Michael Ballhaus: Meister der kreisenden Kamera
Foto: Amrei-Marie
Der Kameramann Michael Ballhaus zählte zu den international bekanntesten deutschen Filmschaffenden. Er hatte fast 100 Kinofilme gedreht, die Mehrzahl davon in Hollywood, darunter sieben Filme mit Martin Scorsese. In Deutschland erinnert man sich besonders an Ballhaus' enge Zusammenarbeit mit Rainer Werner Fassbinder. Nun ist Ballhaus Medienberichten zufolge in der Nacht auf Mittwoch im Alter von 81 Jahren gestorben.
Geboren wurde er 1935 in Berlin, er stammte aus einer Theaterfamilie. Über die Fotografie kam er zur Filmkamera und arbeitete zunächst ab 1960 für das Fernsehen, den Südwestfunk in Baden-Baden. Durch einen Zufall übernahm Ballhaus 1970 die Kamera für Fassbinders »Whity«, ein kurioses Melodram, das 1878 im Westen der USA spielt. Am Anfang war die Zusammenarbeit zwischen dem Schon-Profi Ballhaus und dem Noch-Amateur Fassbinder schwierig. Sie stritten sich über fast jede Einstellung, erzählte Ballhaus einmal in Interviews.
Sie haben dann doch schnell zueinander gefunden und bis 1978 zusammen 15 Filme gemacht, Meisterwerke wie »Martha« (1973), »Despair« und »Die Ehe der Maria Braun« (beide 1978). Auch »Welt am Draht« entstammt dieser Zeit, der TV-Zweiteiler von 1973 - ein Science-Fiction-Film, der unter die Haut geht. Aber, wie Ballhaus später aufgrund seiner Hollywood-Erfahrungen wohl zu selbstkritisch sagte: Es entstand auch »viel Schrott«.
In der Auseinandersetzung mit Fassbinder hatte Ballhaus seinen eigenen Stil vervollkommnet. Er liebte komplizierte Kamerafahrten, aber nicht als Selbstzweck, sie sollten der Geschichte dienen. Immer wieder zitiert wird die 360-Grad-Fahrt um Margit Carstensen und Karlheinz Böhm in »Martha«, wenn die beiden sich durch Zufall zum ersten Mal treffen. Die Schauspieler drehen sich außerdem einmal um die eigene Achse. Die Dynamik dieser Einstellung signalisiert ohne ein Wort der Erläuterung, dass dies eine schicksalhafte Begegnung ist. Ballhaus' Maxime, die Kamera soll erzählen, was sich in Worten nicht sagen lässt, ist hier ideal erfüllt. Legendär wurde später auch die Kamerafahrt um die singende Michelle Pfeiffer in »Die fabelhaften Baker Boys« (1989).
Der zweite große Einschnitt in der Berufslaufbahn von Michael Ballhaus war sein USA-Start, auch hier half der Zufall nach.
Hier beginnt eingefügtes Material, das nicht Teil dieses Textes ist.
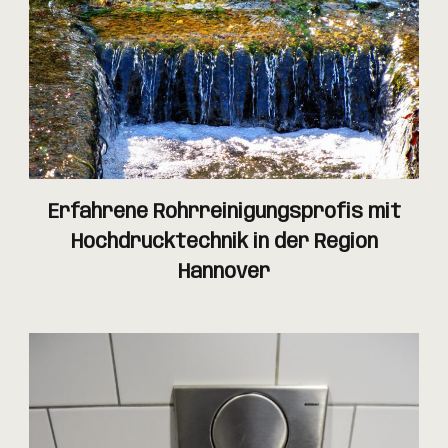
Erfahrene Rohrreinigungsprofis mit
Hochdrucktechnik in der Region
Hannover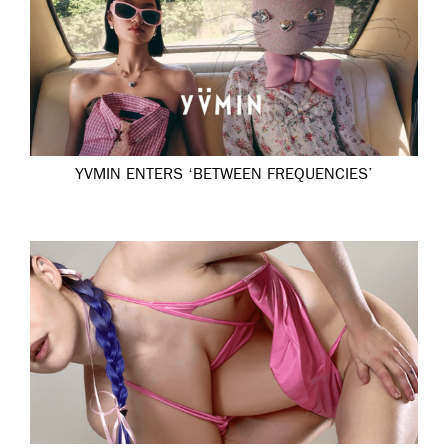
YVMIN ENTERS ‘BETWEEN FREQUENCIES’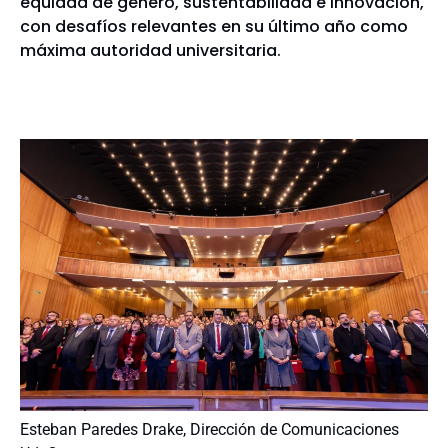
equidad de género, sustentabilidad e innovación,
con desafíos relevantes en su último año como
máxima autoridad universitaria.
Esteban Paredes Drake, Dirección de Comunicaciones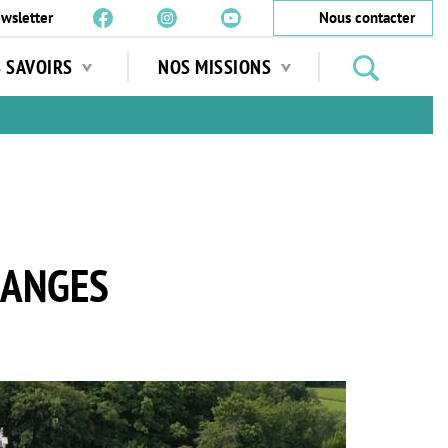
wsletter
Nous contacter
Rechercher
S SAVOIRS
NOS MISSIONS
des
jardins
…
LANGES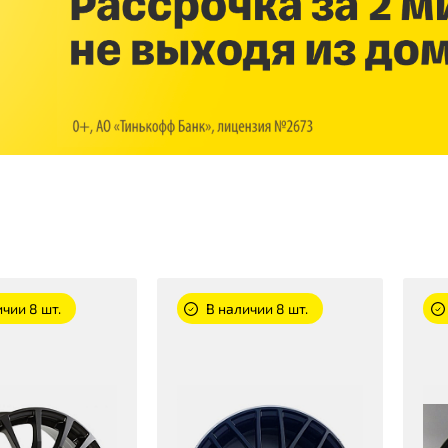
чии 8 шт.
В наличии 8 шт.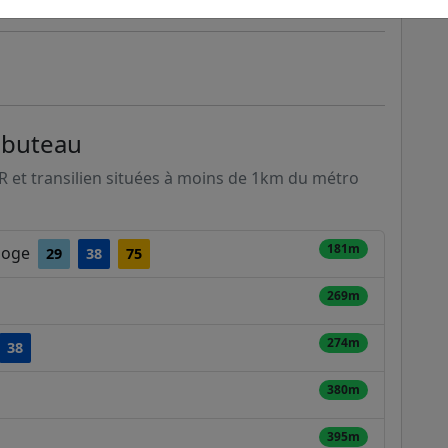
mbuteau
ER et transilien situées à moins de 1km du métro
181m
rloge
29
38
75
269m
274m
38
380m
395m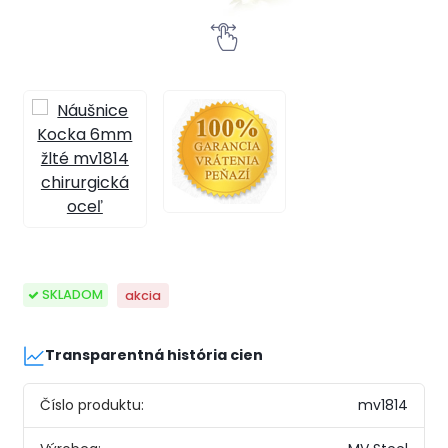
SKLADOM
akcia
Transparentná história cien
Číslo produktu:
mv1814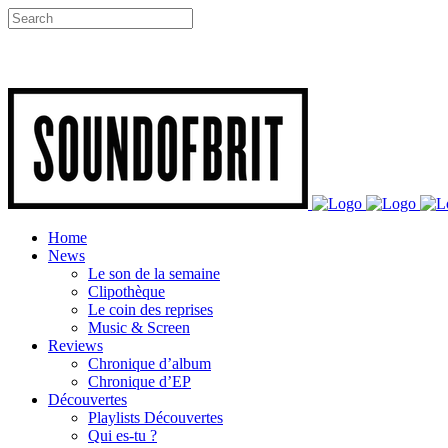
Home
News
Le son de la semaine
Clipothèque
Le coin des reprises
Music & Screen
Reviews
Chronique d’album
Chronique d’EP
Découvertes
Playlists Découvertes
Qui es-tu ?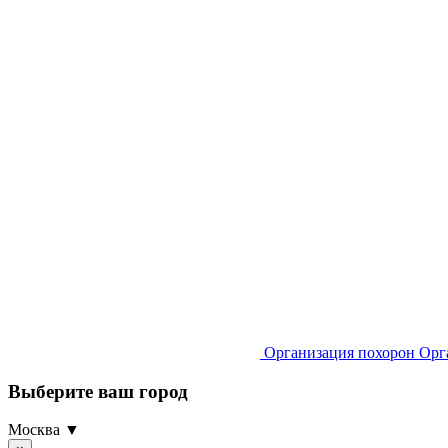
Организация похорон
Орг
Выберите ваш город
Москва ▼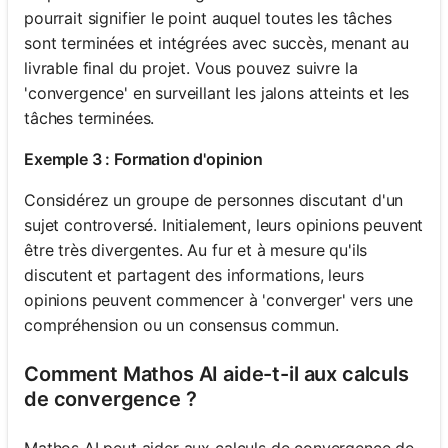
pourrait signifier le point auquel toutes les tâches
sont terminées et intégrées avec succès, menant au
livrable final du projet. Vous pouvez suivre la
'convergence' en surveillant les jalons atteints et les
tâches terminées.
Exemple 3 : Formation d'opinion
Considérez un groupe de personnes discutant d'un
sujet controversé. Initialement, leurs opinions peuvent
être très divergentes. Au fur et à mesure qu'ils
discutent et partagent des informations, leurs
opinions peuvent commencer à 'converger' vers une
compréhension ou un consensus commun.
Comment Mathos AI aide-t-il aux calculs
de convergence ?
Mathos AI peut aider aux calculs de convergence de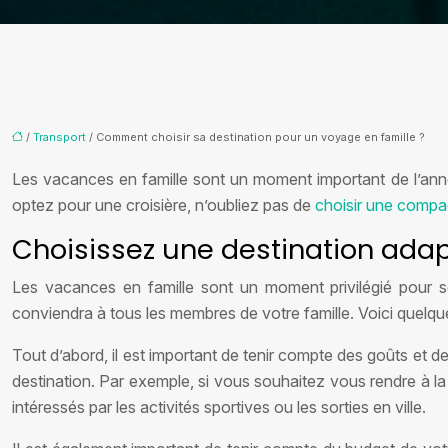
/
Transport
/ Comment choisir sa destination pour un voyage en famille ?
Les vacances en famille sont un moment important de l’année
optez pour une croisière, n’oubliez pas de
choisir une compag
Choisissez une destination adap
Les vacances en famille sont un moment privilégié pour se 
conviendra à tous les membres de votre famille. Voici quelqu
Tout d’abord, il est important de tenir compte des goûts et d
destination. Par exemple, si vous souhaitez vous rendre à la
intéressés par les activités sportives ou les sorties en ville.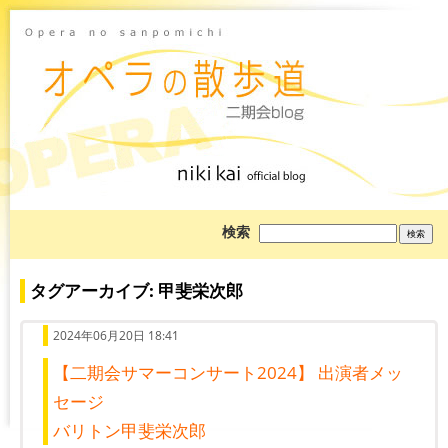
ブ
検索
ロ
グ
を
検
タグアーカイブ: 甲斐栄次郎
索:
2024年06月20日 18:41
【二期会サマーコンサート2024】 出演者メッ
セージ
バリトン甲斐栄次郎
Er sprang 1982 bei »Dear Mr. Wonderful« als Kameramann bei Peter Lilienthal ein, den er aus Deutschland kannte. Zuerst wurden Independent-Regisseure auf ihn aufmerksam, bald auch Martin Scorsese, mit dem er dann 1985 »Die Zeit nach Mitternacht« drehte.
Von Anfang war es eine ausgezeichnete Zusammenarbeit zwischen zwei Profis, zwei Künstlern. Sie haben berühmte Filme gemacht, »Die letzte Versuchung Christi«, »Good Fellas«, »Gangs of New York« oder »Departed: Unter Feinden«. Ballhaus drehte aber auch mit Mike Nichols, Robert Redford, Francis Ford Coppola oder Wolfgang Petersen – Filme aller Genres. Er erhielt viele US-amerikanische und deutsche Preise, den Oscar aber nie – obwohl er dreimal nominiert war. Als erster Deutscher wurde von der American Society of Cinematographers für sein Lebenswerk ausgezeichnet.
2007 hat er Hollywood den Rücken gekehrt, »Departed: Unter Feinden« war 2006 sein letzter Film dort. Das hing wohl auch mit dem Tod seiner Frau Helga zusammen, die im Herbst 2006 in Los Angeles starb, über Jahrzehnte seine wichtigste Mitarbeiterin. Die Söhne Sebastian und Florian gehörten ebenfalls zum Team. Hauptgrund für seinen Rückzug war aber seine Erblindung durch den Grünen Star. Er hat aber weiter Filmstudenten unterrichtet und war nach wie vor sozial aktiv. So gründete er das Ballhaus-Projekt, eine Initiative zum Klimaschutz.